(Aplique a leitura)
1. Extraia do texto sobre a Constituição chilena o trecho que vai de "O voto popular" até "simbolicamente quanto instrumentalmente.", incluindo este último.
2. Reescreva somente as linhas da listagem que vão do início dela até a linha com "Saldirilari", incluindo esta, trocando "Пищеблок" por "Столовая" e mantendo todo o resto inalterado.

(Texto fornecido)
--- --- ---

A JUDICIALIZAÇÃO DAS POLITICAS PÚBLICAS DE SAÚDE E O ESTADO DEMOCRÁTICO

Rogério Tadeu Romano

 

A atual Constituição chilena remonta a 1980 e, embora alterada várias vezes, é criticada por ser uma herança do regime militar de Augusto Pinochet e por dar um papel residual ao Estado na prestação de serviços básicos, o que é justamente um dos motivos dos protestos que começaram em 18 de outubro de 2019 e se estenderam até março de 2020, em um movimento que passou a ser conhecido como estallido social (ou estouro social, em tradução literal).

Esse modelo ditatorial chileno, expresso numa Constituição, não prevê que saúde, educação e previdência — os três pilares das reivindicações dos manifestantes — sejam atribuições do setor privado, "mas estabelece princípios que limitam a ação do Estado e promovem a atividade privada",

Desde o fim de 2019, o Chile tem vivido um estado de tensão social grave com manifestações ao redor de todo o país pedindo o fim do neoliberalismo, uma nova constituição, a derrubada do presidente Sebastián Piñera e diversas outras pautas.

Em razão disso, a sociedade chilena, por larga maioria, resolveu por revogar a Constituição que lhe fora dada por um governo ditatorial.

O povo chileno entendeu que deveria destruir o velho patriarcado e lutar por maior participação.

O voto popular também teve como propósito definir o mecanismo a partir do qual a nova Constituição será redigida, ou seja, através de uma convenção constitucional composta por 155 membros que serão eleitos por votação direta em 11 de abril de 2021.

Para uma boa parte dos cidadãos e das elites políticas, a Constituição de 1980 naquele país havia se tornado uma verdadeira pedra no sapato, tanto simbolicamente quanto instrumentalmente.

Simbolicamente, a Constituição atual foi escrita em meio a uma ditadura e sem a participação dos cidadãos.

A Constituição de Pinochet é hierárquica e desvincula a cidadania do poder político porque não inclui mecanismos de participação.

--- --- ---

(Listagem fornecida)
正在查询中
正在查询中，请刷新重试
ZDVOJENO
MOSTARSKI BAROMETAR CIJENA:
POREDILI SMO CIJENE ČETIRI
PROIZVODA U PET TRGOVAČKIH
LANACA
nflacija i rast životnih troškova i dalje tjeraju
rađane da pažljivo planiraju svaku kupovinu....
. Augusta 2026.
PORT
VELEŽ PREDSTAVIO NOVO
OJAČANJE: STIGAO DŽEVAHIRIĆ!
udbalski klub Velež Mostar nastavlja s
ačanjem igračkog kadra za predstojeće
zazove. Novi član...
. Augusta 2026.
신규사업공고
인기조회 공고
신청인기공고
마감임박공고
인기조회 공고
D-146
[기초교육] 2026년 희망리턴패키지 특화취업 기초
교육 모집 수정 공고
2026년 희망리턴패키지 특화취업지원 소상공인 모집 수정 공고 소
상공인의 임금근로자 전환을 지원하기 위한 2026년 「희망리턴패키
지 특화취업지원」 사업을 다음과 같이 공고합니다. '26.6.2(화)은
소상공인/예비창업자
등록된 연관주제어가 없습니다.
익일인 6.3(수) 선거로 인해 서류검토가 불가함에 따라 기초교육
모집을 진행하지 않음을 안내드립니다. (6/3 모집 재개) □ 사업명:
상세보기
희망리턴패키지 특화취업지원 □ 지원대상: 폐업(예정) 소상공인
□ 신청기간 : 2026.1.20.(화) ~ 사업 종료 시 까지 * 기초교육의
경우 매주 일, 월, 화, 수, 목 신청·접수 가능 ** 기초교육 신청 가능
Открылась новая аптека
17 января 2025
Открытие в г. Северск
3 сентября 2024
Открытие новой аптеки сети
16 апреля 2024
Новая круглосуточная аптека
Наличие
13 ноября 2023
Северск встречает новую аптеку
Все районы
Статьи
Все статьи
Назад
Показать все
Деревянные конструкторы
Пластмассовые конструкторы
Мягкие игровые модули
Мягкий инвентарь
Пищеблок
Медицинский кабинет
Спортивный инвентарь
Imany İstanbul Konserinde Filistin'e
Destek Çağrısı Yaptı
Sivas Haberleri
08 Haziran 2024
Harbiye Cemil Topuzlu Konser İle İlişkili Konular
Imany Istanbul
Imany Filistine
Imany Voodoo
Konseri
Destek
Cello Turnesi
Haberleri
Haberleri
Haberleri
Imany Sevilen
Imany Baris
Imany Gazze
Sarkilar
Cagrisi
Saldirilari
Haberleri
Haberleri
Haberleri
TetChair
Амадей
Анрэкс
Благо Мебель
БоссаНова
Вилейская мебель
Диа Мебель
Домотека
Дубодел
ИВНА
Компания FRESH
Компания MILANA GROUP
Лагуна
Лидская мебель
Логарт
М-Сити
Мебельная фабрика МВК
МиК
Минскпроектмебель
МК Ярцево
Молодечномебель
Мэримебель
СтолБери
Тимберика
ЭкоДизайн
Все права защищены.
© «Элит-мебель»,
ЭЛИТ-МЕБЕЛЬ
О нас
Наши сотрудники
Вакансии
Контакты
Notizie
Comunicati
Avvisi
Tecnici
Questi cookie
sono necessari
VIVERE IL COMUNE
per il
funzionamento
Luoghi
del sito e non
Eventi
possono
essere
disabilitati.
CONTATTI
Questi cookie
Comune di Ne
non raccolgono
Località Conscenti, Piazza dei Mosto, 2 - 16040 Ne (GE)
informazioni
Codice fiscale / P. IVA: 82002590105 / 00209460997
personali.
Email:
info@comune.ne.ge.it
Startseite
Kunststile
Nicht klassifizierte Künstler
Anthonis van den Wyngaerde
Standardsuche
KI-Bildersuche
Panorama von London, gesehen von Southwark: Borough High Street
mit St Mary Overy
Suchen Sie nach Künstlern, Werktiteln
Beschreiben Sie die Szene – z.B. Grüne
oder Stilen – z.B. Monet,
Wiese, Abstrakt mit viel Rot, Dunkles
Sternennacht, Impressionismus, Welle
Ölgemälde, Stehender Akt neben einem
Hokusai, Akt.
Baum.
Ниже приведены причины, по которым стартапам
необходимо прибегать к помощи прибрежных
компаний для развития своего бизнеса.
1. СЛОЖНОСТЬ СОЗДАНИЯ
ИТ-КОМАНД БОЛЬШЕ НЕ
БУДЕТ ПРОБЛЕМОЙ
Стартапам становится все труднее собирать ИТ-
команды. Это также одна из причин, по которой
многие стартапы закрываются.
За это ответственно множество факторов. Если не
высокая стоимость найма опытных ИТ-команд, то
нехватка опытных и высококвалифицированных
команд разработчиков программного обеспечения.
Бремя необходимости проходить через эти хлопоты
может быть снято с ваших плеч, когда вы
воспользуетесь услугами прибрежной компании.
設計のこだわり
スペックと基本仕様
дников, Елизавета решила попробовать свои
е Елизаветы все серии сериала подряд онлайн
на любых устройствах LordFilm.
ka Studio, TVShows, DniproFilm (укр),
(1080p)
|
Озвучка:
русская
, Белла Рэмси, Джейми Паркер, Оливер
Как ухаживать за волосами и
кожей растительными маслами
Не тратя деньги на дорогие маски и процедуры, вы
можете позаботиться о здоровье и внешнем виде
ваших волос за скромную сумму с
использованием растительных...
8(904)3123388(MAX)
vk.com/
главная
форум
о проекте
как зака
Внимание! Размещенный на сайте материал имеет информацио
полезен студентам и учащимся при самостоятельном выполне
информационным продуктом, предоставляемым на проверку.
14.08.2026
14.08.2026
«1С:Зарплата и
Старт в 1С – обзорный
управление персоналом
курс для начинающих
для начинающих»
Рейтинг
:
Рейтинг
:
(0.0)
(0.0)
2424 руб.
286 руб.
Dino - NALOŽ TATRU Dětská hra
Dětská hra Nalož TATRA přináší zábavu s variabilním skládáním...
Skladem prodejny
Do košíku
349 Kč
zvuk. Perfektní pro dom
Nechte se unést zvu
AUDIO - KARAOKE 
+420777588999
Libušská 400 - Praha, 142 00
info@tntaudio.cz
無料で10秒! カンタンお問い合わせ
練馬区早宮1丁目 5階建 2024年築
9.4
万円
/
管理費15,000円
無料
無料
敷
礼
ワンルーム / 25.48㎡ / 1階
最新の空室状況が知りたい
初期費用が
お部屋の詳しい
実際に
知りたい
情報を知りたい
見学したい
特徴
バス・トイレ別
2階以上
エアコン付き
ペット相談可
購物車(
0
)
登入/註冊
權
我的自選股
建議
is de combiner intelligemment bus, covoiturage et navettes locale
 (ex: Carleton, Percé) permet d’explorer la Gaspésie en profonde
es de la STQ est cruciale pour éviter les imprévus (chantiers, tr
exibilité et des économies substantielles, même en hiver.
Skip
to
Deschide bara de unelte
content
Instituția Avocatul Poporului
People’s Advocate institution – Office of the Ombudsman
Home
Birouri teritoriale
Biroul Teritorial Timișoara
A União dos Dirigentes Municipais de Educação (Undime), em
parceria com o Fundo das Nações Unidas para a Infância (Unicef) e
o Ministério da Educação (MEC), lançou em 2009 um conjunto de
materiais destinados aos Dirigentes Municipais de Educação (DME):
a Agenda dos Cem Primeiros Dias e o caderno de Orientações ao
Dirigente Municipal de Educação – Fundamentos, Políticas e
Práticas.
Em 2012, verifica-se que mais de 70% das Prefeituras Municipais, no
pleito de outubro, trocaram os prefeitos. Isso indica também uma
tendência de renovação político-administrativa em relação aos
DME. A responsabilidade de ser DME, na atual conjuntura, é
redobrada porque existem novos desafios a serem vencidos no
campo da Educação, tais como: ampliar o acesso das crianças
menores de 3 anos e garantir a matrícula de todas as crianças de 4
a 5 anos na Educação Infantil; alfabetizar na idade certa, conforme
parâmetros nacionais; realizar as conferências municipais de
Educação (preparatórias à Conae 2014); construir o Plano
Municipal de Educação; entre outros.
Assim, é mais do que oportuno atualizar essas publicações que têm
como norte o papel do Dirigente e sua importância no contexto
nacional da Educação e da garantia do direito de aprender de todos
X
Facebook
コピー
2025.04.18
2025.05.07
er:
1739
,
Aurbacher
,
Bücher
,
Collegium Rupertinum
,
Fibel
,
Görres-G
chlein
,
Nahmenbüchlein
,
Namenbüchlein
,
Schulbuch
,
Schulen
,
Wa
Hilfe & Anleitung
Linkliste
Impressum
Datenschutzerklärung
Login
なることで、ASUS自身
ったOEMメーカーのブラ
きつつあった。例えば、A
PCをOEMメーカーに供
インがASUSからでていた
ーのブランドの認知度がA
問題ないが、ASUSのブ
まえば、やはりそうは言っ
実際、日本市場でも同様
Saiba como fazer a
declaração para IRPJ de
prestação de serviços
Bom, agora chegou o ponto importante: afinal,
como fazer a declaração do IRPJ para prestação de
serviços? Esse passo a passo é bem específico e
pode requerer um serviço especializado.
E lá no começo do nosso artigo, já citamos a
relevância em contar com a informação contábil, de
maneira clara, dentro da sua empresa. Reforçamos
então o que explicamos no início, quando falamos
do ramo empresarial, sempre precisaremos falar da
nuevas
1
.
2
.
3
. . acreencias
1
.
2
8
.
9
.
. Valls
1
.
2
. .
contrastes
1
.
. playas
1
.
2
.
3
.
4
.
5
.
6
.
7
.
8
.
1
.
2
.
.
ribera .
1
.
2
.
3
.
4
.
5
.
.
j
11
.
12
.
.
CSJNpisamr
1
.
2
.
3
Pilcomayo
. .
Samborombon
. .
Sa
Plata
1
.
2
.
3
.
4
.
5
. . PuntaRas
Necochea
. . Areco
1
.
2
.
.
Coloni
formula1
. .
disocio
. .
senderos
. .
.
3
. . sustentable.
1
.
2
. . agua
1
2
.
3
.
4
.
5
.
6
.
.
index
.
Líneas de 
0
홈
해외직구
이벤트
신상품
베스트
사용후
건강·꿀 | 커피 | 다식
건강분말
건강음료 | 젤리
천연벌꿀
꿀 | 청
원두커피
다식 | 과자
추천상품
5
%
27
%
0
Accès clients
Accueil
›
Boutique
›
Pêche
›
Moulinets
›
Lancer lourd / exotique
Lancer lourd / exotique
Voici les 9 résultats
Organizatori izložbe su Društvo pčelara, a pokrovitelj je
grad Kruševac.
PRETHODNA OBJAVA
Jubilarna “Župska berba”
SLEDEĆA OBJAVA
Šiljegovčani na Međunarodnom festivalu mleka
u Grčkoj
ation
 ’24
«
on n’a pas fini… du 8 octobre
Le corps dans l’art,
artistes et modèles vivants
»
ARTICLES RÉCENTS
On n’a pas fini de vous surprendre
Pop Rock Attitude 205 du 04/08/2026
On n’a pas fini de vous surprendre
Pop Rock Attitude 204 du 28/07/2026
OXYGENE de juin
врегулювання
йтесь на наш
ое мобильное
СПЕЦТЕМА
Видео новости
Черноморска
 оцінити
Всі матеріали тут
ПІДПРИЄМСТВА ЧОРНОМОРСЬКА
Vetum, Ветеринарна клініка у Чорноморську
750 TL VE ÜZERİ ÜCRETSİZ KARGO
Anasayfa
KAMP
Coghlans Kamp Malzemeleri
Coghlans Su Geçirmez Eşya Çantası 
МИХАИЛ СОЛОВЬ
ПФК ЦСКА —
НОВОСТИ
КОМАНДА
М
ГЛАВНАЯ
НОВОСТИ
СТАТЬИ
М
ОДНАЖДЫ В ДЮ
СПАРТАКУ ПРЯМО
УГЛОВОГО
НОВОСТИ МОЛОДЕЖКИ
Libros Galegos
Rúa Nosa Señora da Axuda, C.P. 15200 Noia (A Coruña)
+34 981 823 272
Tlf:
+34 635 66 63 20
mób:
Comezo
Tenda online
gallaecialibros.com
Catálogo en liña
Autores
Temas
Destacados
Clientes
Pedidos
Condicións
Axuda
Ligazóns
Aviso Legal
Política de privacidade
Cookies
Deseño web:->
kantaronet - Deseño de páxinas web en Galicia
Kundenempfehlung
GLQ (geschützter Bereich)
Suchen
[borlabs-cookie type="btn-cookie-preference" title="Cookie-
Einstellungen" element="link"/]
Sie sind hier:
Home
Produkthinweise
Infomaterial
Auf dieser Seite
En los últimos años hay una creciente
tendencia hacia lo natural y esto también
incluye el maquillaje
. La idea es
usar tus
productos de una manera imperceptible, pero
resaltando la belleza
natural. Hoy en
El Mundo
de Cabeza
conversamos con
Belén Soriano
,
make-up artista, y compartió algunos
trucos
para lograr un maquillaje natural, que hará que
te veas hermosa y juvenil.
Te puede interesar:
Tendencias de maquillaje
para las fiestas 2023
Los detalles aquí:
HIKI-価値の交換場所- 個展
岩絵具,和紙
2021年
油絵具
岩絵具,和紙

--- --- ---

(Respostas do exercício)
1.
O voto popular também teve como propósito definir o mecanismo a partir do qual a nova Constituição será redigida, ou seja, através de uma convenção constitucional composta por 155 membros que serão eleitos por votação direta em 11 de abril de 2021.

Para uma boa parte dos cidadãos e das elites políticas, a Constituição de 1980 naquele país havia se tornado uma verdadeira pedra no sapato, tanto simbolicamente quanto instrumentalmente.

2.
正在查询中
正在查询中，请刷新重试
ZDVOJENO
MOSTARSKI BAROMETAR CIJENA:
POREDILI SMO CIJENE ČETIRI
PROIZVODA U PET TRGOVAČKIH
LANACA
nflacija i rast životnih troškova i dalje tjeraju
rađane da pažljivo planiraju svaku kupovinu....
. Augusta 2026.
PORT
VELEŽ PREDSTAVIO NOVO
OJAČANJE: STIGAO DŽEVAHIRIĆ!
udbalski klub Velež Mostar nastavlja s
ačanjem igračkog kadra za predstojeće
zazove. Novi član...
. Augusta 2026.
신규사업공고
인기조회 공고
신청인기공고
마감임박공고
인기조회 공고
D-146
[기초교육] 2026년 희망리턴패키지 특화취업 기초
교육 모집 수정 공고
2026년 희망리턴패키지 특화취업지원 소상공인 모집 수정 공고 소
상공인의 임금근로자 전환을 지원하기 위한 2026년 「희망리턴패키
지 특화취업지원」 사업을 다음과 같이 공고합니다. '26.6.2(화)은
소상공인/예비창업자
등록된 연관주제어가 없습니다.
익일인 6.3(수) 선거로 인해 서류검토가 불가함에 따라 기초교육
모집을 진행하지 않음을 안내드립니다. (6/3 모집 재개) □ 사업명:
상세보기
희망리턴패키지 특화취업지원 □ 지원대상: 폐업(예정) 소상공인
□ 신청기간 : 2026.1.20.(화) ~ 사업 종료 시 까지 * 기초교육의
경우 매주 일, 월, 화, 수, 목 신청·접수 가능 ** 기초교육 신청 가능
Открылась новая аптека
17 января 2025
Открытие в г. Северск
3 сентября 2024
Открытие новой аптеки сети
16 апреля 2024
Новая круглосуточная аптека
Наличие
13 ноября 2023
Северск встречает новую аптеку
Все районы
Статьи
Все статьи
Назад
Показать все
Деревянные конструкторы
Пластмассовые конструкторы
Мягкие игровые модули
Мягкий инвентарь
Столовая
Медицинский кабинет
Спортивный инвентарь
Imany İstanbul Konserinde Filistin'e
Destek Çağrısı Yaptı
Sivas Haberleri
08 Haziran 2024
Harbiye Cemil Topuzlu Konser İle İlişkili Konular
Imany Istanbul
Imany Filistine
Imany Voodoo
Konseri
Destek
Cello Turnesi
Haberleri
Haberleri
Haberleri
Imany Sevilen
Imany Baris
Imany Gazze
Sarkilar
Cagrisi
Saldirilari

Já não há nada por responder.